# [Exercise]
Answer these from the text on soap operas:
(a) How many college campuses is the national soap visiting?
(b) Which was the first TV soap, and in what year did it go on the air?
(c) By the 1940s, what share of commercially sponsored daytime hours did radio soaps fill?

# [Text block]
So why is a national soap hitting 10 college campuses and taking on such an ambitious remote? The answer my friend, is demographics blowin' in the wind, and a shrinking viewership for that grandma of TV cash cows, the serial soap.

As someone who grew up with female relatives who were loyal to CBS soaps in general, and As The World Turns in particular, I still follow the occasional soap, but like millions of others around the country, I don't do it in the same way I used to, and that's why soaps are taking to the road and looking to stir interest in a younger audience.

The predominant viewer, an American woman, has changed her life dramatically, pardon the pun, since the first TV soap, The Guiding Light, went on the air in 1952.

A SHORT HISTORY OF SOAPSThe press coined the term "soap opera" in the 1930s to describe the very popular genre of radio serial dramas, sponsored then (and now to a great extent) by household cleaning products. In fact, Procter and Gamble, the maker of Tide and tons of other products, is in the soap opera business, with its own TV production company. By the 1940s, 90 percent of all commercially sponsored daytime hours were radio soaps.

Data records
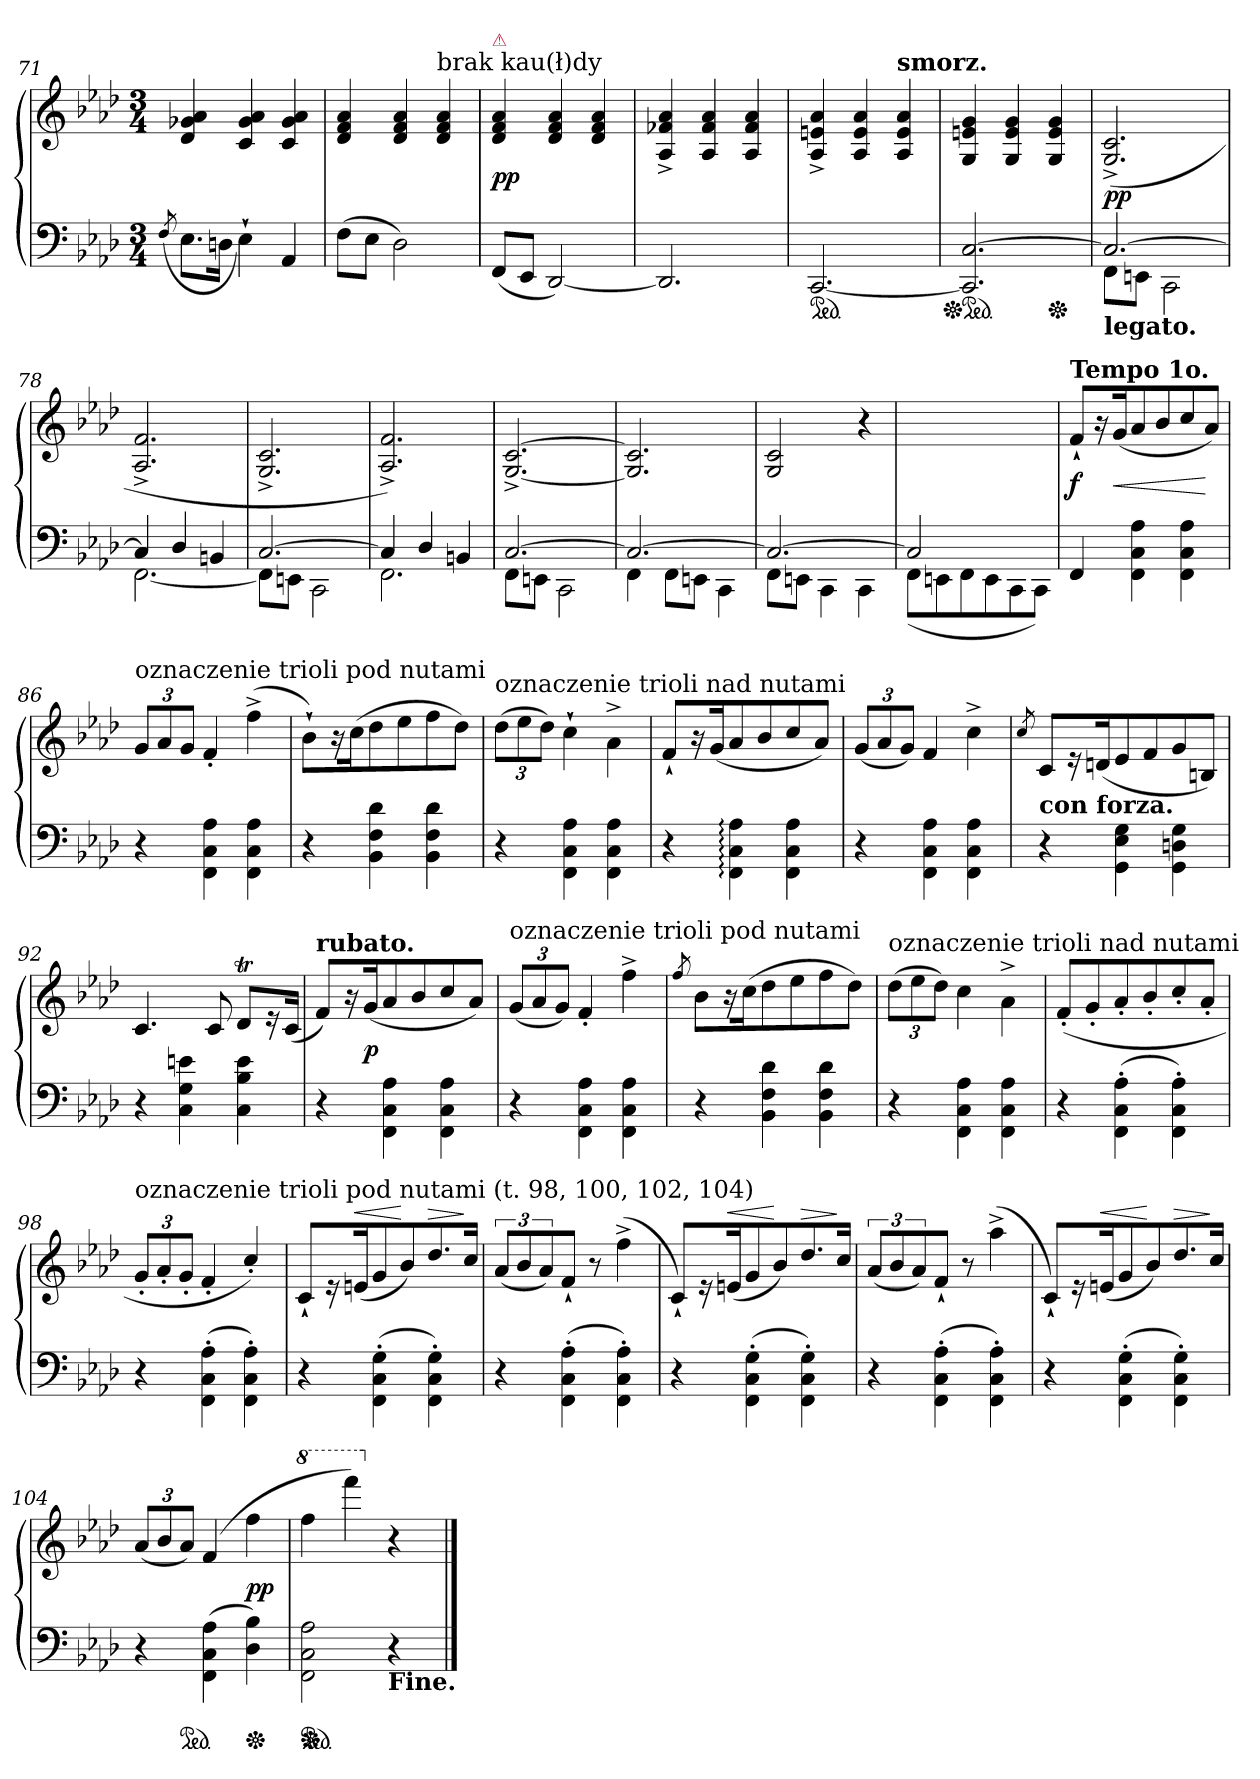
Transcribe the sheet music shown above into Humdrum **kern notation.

**kern	**kern	**dynam
*part1	*part1	*part1
*staff2	*staff1	*staff1/2
*clefF4	*clefG2	*
*k[b-e-a-d-]	*k[b-e-a-d-]	*
*f:	*f:	*
*M3/4	*M3/4	*
=71	=71	=71
(>8qF/	.	.
8.E-L	4d- 4g-X 4a-	.
16DnJk	.	.
4E-`)	4c 4g- 4a-	.
4AA-	4c 4g- 4a-	.
=72	=72	=72
(>8FL	4d- 4f 4a-	.
8E-J	.	.
2D-)	4d- 4f 4a-	.
!	!LO:TX:a:t=brak kau(ł)dy	!
.	4d- 4f 4a-	.
=73	=73	=73
!	!LO:TX:a:i:color=crimson:t=⚠	!
(<8FFL	4d- 4f 4a-	pp
8EE-J	.	.
[2DD-)	4d- 4f 4a-	.
.	4d- 4f 4a-	.
=74	=74	=74
2.DD-/]	4A-^>/ 4f-X^>/ 4a-^>/	.
.	4A-/ 4f-/ 4a-/	.
.	4A-/ 4f-/ 4a-/	.
=75	=75	=75
*ped	*	*
[2.CC/	4A-^>/ 4en^>/ 4a-^>/	.
.	4A-/ 4e/ 4a-/	.
!	!LO:TX:a:B:t=smorz.	!
.	4A-/ 4e/ 4a-/	.
=76	=76	=76
*Xped	*	*
*ped	*	*
2.CC]/ [>2.C/	4G/ 4en/ 4g/	.
.	4G/ 4e/ 4g/	.
*Xped	*	*
.	4G/ 4e/ 4g/	.
=77	=77	=77
*^	*	*
!LO:TX:b:B:t=legato.	!	!	!
2.C_	8FF\L	(>2.G^>/ 2.c^>/	pp
.	8EEn\J	.	.
.	2CC\	.	.
=78	=78	=78	=78
4C]	[2.FF\	2.A-^>/ 2.f^>/	.
4D-	.	.	.
4BBn	.	.	.
=79	=79	=79	=79
[2.C	8FF\L]	2.G^>/ 2.c^>/	.
.	8EEn\J	.	.
.	2CC\	.	.
=80	=80	=80	=80
4C]	2.FF\	2.A-^>/ 2.f^>/)	.
4D-	.	.	.
4BBn	.	.	.
=81	=81	=81	=81
[2.C	8FF\L	[2.G^>/ [2.c^>/	.
.	8EEn\J	.	.
.	2CC\	.	.
=82	=82	=82	=82
2.C_	4FF\	2.G]/ 2.c]/	.
.	8FF\L	.	.
.	8EEn\J	.	.
.	4CC\	.	.
=83	=83	=83	=83
2.C_	8FF\L	2G/ 2c/	.
.	8EEn\J	.	.
.	4CC\	.	.
.	4CC\	4r	.
=84	=84	=84	=84
2C]	(>8FFL	2.ryy	.
.	8EEn	.	.
.	8FF	.	.
.	8EE	.	.
4ryy	8CC	.	.
.	8CCJ)	.	.
=85	=85	=85	=85
!	!	!LO:TX:a:B:t=Tempo 1o.	!
*v	*v	*	*
4FF	8f`L	f
.	16r	.
.	(<16gK	<
4FF\ 4C\ 4A-\	8a-	.
.	8b-	.
4FF\ 4C\ 4A-\	8cc	.
.	8a-J)	[
=86	=86	=86
!	!LO:TX:a:t=oznaczenie trioli pod nutami	!
4r	12gL	.
.	12a-	.
.	12gJ	.
4FF\ 4C\ 4A-\	4f'	.
4FF\ 4C\ 4A-\	(>4ff^<	.
=87	=87	=87
4r	8b-`L)	.
.	16r	.
.	(>16ccK	.
4BB- 4F 4d-	8dd-	.
.	8ee-	.
4BB- 4F 4d-	8ff	.
.	8dd-J)	.
=88	=88	=88
!	!LO:TX:a:t=oznaczenie trioli nad nutami	!
4r	(>12dd-L	.
.	12ee-	.
.	12dd-J)	.
4FF\ 4C\ 4A-\	4cc`	.
4FF\ 4C\ 4A-\	4a-^>\	.
=89	=89	=89
4r	8f`L	.
.	16r	.
.	(<16gK	.
4FF:\ 4C:\ 4A-:\	8a-	.
.	8b-	.
4FF\ 4C\ 4A-\	8cc	.
.	8a-J)	.
=90	=90	=90
4r	(12gL	.
.	12a-	.
.	12gJ)	.
4FF\ 4C\ 4A-\	4f	.
4FF\ 4C\ 4A-\	4cc^	.
=91	=91	=91
.	8qcc/	.
!	!LO:TX:b:B:t=con forza.	!
4r	8cL	.
.	16r	.
.	(<16dnK	.
4GG\ 4E-\ 4G\	8e-	.
.	8f	.
4GG\ 4Dn\ 4G\	8g	.
.	8BnJ)	.
=92	=92	=92
4r	4.c	.
4C 4G 4en	.	.
.	8c	.
4C 4B- 4e	8d-TL	.
.	16r	.
.	(<16cJk	.
=93	=93	=93
!	!LO:TX:a:B:t=rubato.	!
4r	8fL)	.
.	16r	.
.	(<16gK	p
4FF\ 4C\ 4A-\	8a-	.
.	8b-	.
4FF\ 4C\ 4A-\	8cc	.
.	8a-J)	.
=94	=94	=94
!	!LO:TX:a:t=oznaczenie trioli pod nutami	!
4r	(12gL	.
.	12a-	.
.	12gJ)	.
4FF\ 4C\ 4A-\	4f'	.
4FF\ 4C\ 4A-\	4ff^	.
=95	=95	=95
.	8qff/	.
4r	8b-L	.
.	16r	.
.	(>16ccK	.
4BB- 4F 4d-	8dd-	.
.	8ee-	.
4BB- 4F 4d-	8ff	.
.	8dd-J)	.
=96	=96	=96
!	!LO:TX:a:t=oznaczenie trioli nad nutami	!
4r	(12dd-L	.
.	12ee-	.
.	12dd-J)	.
4FF\ 4C\ 4A-\	4cc	.
4FF\ 4C\ 4A-\	4a-^\	.
=97	=97	=97
4r	(<8f'L	.
.	8g'	.
(>4FF'\ 4C'\ 4A-'\	8a-'	.
.	8b-'	.
4FF'\ 4C'\ 4A-'\)	8cc'	.
.	8a-'J	.
=98	=98	=98
!	!LO:TX:a:t=oznaczenie trioli pod nutami (t. 98, 100, 102, 104)	!
4r	12g'L	.
.	12a-'	.
.	12g'J	.
(>4FF'\ 4C'\ 4A-'\	4f'	.
4FF'\ 4C'\ 4A-'\)	4cc'/)	.
=99	=99	=99
4r	8c`L	.
.	16r	.
!	!	!LO:HP:a
.	(<16enK	<
(>4FF'\ 4C'\ 4G'\	8g	.
.	8b-)	[
!	!	!LO:HP:a
4FF'\ 4C'\ 4G'\)	8.dd-	>
.	16ccJk	]
=100	=100	=100
4r	(<12a-L	.
.	12b-	.
.	12a-)	.
(>4FF'\ 4C'\ 4A-'\	8f`J	.
.	8r	.
4FF'\ 4C'\ 4A-'\)	(>4ff^	.
=101	=101	=101
4r	8c`L)	.
.	16r	.
!	!	!LO:HP:a
.	(<16enK	<
(>4FF'\ 4C'\ 4G'\	8g	.
.	8b-)	[
!	!	!LO:HP:a
4FF'\ 4C'\ 4G'\)	8.dd-	>
.	16ccJk	]
=102	=102	=102
4r	(<12a-L	.
.	12b-	.
.	12a-)	.
(>4FF'\ 4C'\ 4A-'\	8f`J	.
.	8r	.
4FF'\ 4C'\ 4A-'\)	(>4aa-^	.
=103	=103	=103
4r	8c`L)	.
.	16r	.
!	!	!LO:HP:a
.	(<16enK	<
(>4FF'\ 4C'\ 4G'\	8g	.
.	8b-)	[
!	!	!LO:HP:a
4FF'\ 4C'\ 4G'\)	8.dd-	>
.	16ccJk	]
=104	=104	=104
4r	(<12a-L	.
.	12b-	.
*ped	*	*
.	12a-J)	.
(>4FF\ 4C\ 4A-\	(>4f	.
*Xped	*	*
4D- 4B-)	4ff	pp
=105	=105	=105
*	*8va	*
*ped	*	*
*Xped	*	*
2FF\ 2C\ 2A-\	4fff	.
.	4ffff)	.
*	*X8va	*
!LO:TX:b:B:t=Fine.	!	!
4r	4r	.
==	==	==
*-	*-	*-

# [Solution for this task]
(a) 10 college campuses.
(b) The Guiding Light, which went on the air in 1952.
(c) 90 percent.